Organizations, just like human beings, tend to look for patterns and operate from the perspective of past experiences.

This creates a challenge if you believe that what worked in the past is not necessarily what will work best moving forward.

For example, Michael Dertouzos, in his 1998 book, What Will Be, discusses pending technological breakthroughs and explores their impact on how we will conduct business in the future.

We all know that more change is coming.

With evolving and even disruptive technologies looming, you’ll have to discover many new ways for enacting your strategic intent.

Your company will face discontinuous changes as business evolves. Discontinuous changes are not just extrapolations of, or improvements on, the current process. Rather, they are game-changing innovations or variations.

The introduction of the CD to compete against audiotape cassettes is an example of such a discontinuous change. Companies must have the skills to adapt and adjust.

Working obsolete processes more effectively (or more cheaply) will not lead to success in such a competitive arena.

When considering the workforce, Dana Beth Ardi (2002) has captured today’s situation nicely. She believes that during the dot-com era, a change occurred. She wrote,

Talent flexed. Knowledge workers wanted to join communities, not companies. They were members of teams, not organizations.

They insisted on managing their own careers, in their best interests. They wanted flexibility in when they worked, how they dressed and what benefits they got. ‘Brand’ and ‘culture’ were the battle cries!

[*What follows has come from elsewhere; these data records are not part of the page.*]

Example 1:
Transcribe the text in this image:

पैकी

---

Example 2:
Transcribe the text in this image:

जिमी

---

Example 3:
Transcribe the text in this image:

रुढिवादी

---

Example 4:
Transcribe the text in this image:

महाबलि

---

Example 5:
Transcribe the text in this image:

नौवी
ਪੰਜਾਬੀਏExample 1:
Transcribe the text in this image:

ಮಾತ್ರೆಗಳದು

Cultural imperatives included flat organizations, open and honest communication, development of individual and team capabilities.

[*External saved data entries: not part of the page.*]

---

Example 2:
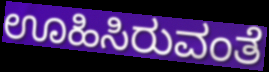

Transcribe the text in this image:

ಊಹಿಸಿರುವಂತೆ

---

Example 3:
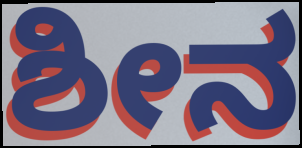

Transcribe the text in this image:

ಶೀನ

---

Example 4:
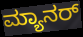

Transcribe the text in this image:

ಮ್ಯಾನರ್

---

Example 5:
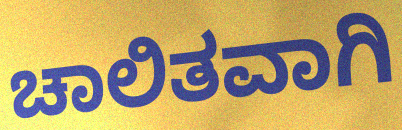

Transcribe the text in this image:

ಚಾಲಿತವಾಗಿ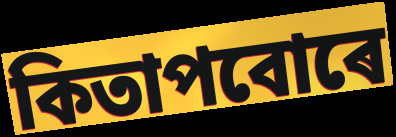
কিতাপবোৰে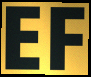
EF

Building your brand communicated what your company stood for.

Brand also represented the individuals who were seen as the company’s real assets. Personal brand stood for your contributions to the team effort.

It was about building an emotional connection between people and the community/company.

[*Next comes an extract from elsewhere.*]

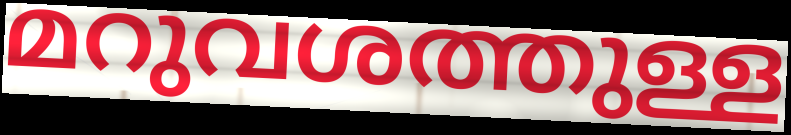
മറുവശത്തുള്ളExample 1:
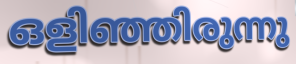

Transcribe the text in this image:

ഒളിഞ്ഞിരുന്നു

It was about voices at the table, shared dreams and aspirations.

What’s relevant for you is to recognize the changing expectations of your workforce.

What do they expect from the company? What are your expectations of each of your employees?

What’s the deal? Do they expect a lifetime employment contract? Do you think that the salary you pay buys their time, or do you expect that you and they are now partners in creating value for customers?

Be clear on what you offer.

Listen carefully to the expectations of your workers. Then, align the two with deliberate, considered action.

Managing the different interpretations of the deal between worker and company is never as simple as we want it to be, and it grows more complex over time.

Ms. Ardi may be describing the trend in its most robust manifestation, but the evolution she describes is spreading, like a ripple across a pond, to the broad American work force.

Significantly, not only are these people becoming an ever greater percentage of the work force, they are also consumers---your new customers.

Who are the people/corporations most predisposed to embrace the new, to eschew the traditional? They are the young, who are most predisposed to learning, most comfortable with new technologies and the least bound by a loyalty to the past.

Who are the people in charge in most companies? In most cases it is those who have “worked their way up.”

It is the council of elders, the silverbacks, or those who “have grown up in this business.”

You can see the clash of paradigms. You can feel the tension.

All of the wisdom of the past, that which was earned by hard work over time, certainly isn’t irrelevant, but it is often a lot less valuable than many of those who have it think it should be.

This is an issue that many of today’s businesses fail to resolve successfully.

Contrarian perspectives are beginning to be built into the councils of some publicly held companies by those striving to be agile and shrewd.

However, far too many executive egos want their ideas to be adopted, not challenged.

That being the case, the question arises as to how the business can shake itself out of its habitual patterns of thinking about itself, its markets, and its customers.

How can you re-orient in a rapidly changing environment? Those who think that they can skip this step are probably those who need it the most.